TASK BRIEF
All of the entries must be duplicated exactly.

MATERIAL PROVIDED

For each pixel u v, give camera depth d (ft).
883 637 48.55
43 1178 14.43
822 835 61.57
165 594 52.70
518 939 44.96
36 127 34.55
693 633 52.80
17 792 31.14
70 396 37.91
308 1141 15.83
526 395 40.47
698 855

OUTPUT OF THE EXERCISE
For each pixel u v, give camera depth d (ft).
883 637 48.55
43 1178 14.43
822 835 61.57
165 594 52.70
518 939 44.96
36 127 34.55
693 633 52.80
17 792 31.14
70 396 37.91
308 1141 15.83
526 395 40.47
698 855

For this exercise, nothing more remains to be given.